» **BRIEF**: Give back an exact copy of the lines below, from the first through the line with "228 180 100.58"; please stop there.

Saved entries
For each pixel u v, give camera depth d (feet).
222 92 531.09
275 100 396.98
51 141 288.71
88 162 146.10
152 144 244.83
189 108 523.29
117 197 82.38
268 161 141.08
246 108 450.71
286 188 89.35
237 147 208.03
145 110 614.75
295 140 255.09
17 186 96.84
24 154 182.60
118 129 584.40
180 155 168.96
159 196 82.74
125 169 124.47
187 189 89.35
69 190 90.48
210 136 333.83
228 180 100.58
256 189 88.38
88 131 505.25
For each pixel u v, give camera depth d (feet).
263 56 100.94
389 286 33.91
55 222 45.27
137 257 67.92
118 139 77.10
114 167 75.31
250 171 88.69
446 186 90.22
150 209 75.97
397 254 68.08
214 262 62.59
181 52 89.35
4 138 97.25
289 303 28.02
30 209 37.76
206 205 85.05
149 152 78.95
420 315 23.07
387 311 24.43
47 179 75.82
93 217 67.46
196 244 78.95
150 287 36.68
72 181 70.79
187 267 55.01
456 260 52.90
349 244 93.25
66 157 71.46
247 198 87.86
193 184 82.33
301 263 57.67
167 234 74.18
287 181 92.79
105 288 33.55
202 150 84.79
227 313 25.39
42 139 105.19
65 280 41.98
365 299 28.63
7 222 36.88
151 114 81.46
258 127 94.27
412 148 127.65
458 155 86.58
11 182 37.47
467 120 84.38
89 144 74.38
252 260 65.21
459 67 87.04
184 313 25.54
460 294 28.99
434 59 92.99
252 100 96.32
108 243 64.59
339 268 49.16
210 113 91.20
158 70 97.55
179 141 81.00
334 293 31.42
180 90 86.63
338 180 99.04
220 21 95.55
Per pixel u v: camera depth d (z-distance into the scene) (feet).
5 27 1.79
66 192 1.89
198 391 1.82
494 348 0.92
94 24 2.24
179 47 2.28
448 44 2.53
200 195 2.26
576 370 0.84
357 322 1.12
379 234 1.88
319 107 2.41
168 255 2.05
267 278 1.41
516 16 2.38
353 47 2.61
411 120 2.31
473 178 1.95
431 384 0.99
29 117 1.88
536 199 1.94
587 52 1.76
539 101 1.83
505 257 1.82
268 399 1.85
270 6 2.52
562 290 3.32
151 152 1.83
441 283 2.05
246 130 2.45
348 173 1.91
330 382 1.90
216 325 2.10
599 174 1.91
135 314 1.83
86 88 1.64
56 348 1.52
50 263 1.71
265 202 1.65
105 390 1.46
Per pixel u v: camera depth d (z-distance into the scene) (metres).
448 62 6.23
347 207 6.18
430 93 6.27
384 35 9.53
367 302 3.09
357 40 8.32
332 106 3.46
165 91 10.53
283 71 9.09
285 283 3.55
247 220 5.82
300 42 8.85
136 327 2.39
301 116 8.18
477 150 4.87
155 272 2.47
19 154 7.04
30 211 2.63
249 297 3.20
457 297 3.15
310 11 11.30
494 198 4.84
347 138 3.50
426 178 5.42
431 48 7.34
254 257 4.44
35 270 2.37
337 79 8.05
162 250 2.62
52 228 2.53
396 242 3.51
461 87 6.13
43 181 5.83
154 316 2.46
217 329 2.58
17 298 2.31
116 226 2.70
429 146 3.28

» **COMPLETED TASK**:
For each pixel u v, give camera depth d (feet).
222 92 531.09
275 100 396.98
51 141 288.71
88 162 146.10
152 144 244.83
189 108 523.29
117 197 82.38
268 161 141.08
246 108 450.71
286 188 89.35
237 147 208.03
145 110 614.75
295 140 255.09
17 186 96.84
24 154 182.60
118 129 584.40
180 155 168.96
159 196 82.74
125 169 124.47
187 189 89.35
69 190 90.48
210 136 333.83
228 180 100.58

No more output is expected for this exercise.